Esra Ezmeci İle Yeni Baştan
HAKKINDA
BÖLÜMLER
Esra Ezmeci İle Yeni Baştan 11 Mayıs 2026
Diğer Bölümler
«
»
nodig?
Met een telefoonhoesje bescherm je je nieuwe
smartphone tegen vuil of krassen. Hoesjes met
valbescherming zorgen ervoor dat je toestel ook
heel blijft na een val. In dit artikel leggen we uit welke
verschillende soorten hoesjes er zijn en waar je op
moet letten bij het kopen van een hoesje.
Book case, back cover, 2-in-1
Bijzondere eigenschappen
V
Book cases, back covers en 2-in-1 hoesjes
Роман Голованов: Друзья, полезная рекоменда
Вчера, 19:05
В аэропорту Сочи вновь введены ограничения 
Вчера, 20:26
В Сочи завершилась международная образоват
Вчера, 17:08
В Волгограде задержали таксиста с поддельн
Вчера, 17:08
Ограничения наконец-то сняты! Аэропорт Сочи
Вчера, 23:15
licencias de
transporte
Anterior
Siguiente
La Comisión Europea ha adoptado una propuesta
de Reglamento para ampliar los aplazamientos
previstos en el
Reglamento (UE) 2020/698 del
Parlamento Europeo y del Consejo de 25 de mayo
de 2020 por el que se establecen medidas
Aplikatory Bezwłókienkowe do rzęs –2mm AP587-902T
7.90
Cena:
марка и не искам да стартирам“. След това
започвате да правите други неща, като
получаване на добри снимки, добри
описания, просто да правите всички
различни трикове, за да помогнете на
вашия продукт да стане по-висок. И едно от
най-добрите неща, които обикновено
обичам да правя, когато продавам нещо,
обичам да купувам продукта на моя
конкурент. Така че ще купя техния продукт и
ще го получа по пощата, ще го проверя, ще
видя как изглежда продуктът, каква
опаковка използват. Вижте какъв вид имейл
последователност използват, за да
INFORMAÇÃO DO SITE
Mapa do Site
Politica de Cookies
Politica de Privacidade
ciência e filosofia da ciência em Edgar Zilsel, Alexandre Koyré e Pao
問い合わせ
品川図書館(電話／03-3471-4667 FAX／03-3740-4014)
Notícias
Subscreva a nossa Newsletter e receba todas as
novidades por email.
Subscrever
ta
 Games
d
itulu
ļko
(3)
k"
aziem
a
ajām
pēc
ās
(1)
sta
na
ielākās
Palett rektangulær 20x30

▸ EXERCISE BRIEF
Please rewrite the material above, replacing every "Вчера" with "Сегодня" and leaving everything else unchanged.

▸ YOUR RESPONSE
Esra Ezmeci İle Yeni Baştan
HAKKINDA
BÖLÜMLER
Esra Ezmeci İle Yeni Baştan 11 Mayıs 2026
Diğer Bölümler
«
»
nodig?
Met een telefoonhoesje bescherm je je nieuwe
smartphone tegen vuil of krassen. Hoesjes met
valbescherming zorgen ervoor dat je toestel ook
heel blijft na een val. In dit artikel leggen we uit welke
verschillende soorten hoesjes er zijn en waar je op
moet letten bij het kopen van een hoesje.
Book case, back cover, 2-in-1
Bijzondere eigenschappen
V
Book cases, back covers en 2-in-1 hoesjes
Роман Голованов: Друзья, полезная рекоменда
Сегодня, 19:05
В аэропорту Сочи вновь введены ограничения 
Сегодня, 20:26
В Сочи завершилась международная образоват
Сегодня, 17:08
В Волгограде задержали таксиста с поддельн
Сегодня, 17:08
Ограничения наконец-то сняты! Аэропорт Сочи
Сегодня, 23:15
licencias de
transporte
Anterior
Siguiente
La Comisión Europea ha adoptado una propuesta
de Reglamento para ampliar los aplazamientos
previstos en el
Reglamento (UE) 2020/698 del
Parlamento Europeo y del Consejo de 25 de mayo
de 2020 por el que se establecen medidas
Aplikatory Bezwłókienkowe do rzęs –2mm AP587-902T
7.90
Cena:
марка и не искам да стартирам“. След това
започвате да правите други неща, като
получаване на добри снимки, добри
описания, просто да правите всички
различни трикове, за да помогнете на
вашия продукт да стане по-висок. И едно от
най-добрите неща, които обикновено
обичам да правя, когато продавам нещо,
обичам да купувам продукта на моя
конкурент. Така че ще купя техния продукт и
ще го получа по пощата, ще го проверя, ще
видя как изглежда продуктът, каква
опаковка използват. Вижте какъв вид имейл
последователност използват, за да
INFORMAÇÃO DO SITE
Mapa do Site
Politica de Cookies
Politica de Privacidade
ciência e filosofia da ciência em Edgar Zilsel, Alexandre Koyré e Pao
問い合わせ
品川図書館(電話／03-3471-4667 FAX／03-3740-4014)
Notícias
Subscreva a nossa Newsletter e receba todas as
novidades por email.
Subscrever
ta
 Games
d
itulu
ļko
(3)
k"
aziem
a
ajām
pēc
ās
(1)
sta
na
ielākās
Palett rektangulær 20x30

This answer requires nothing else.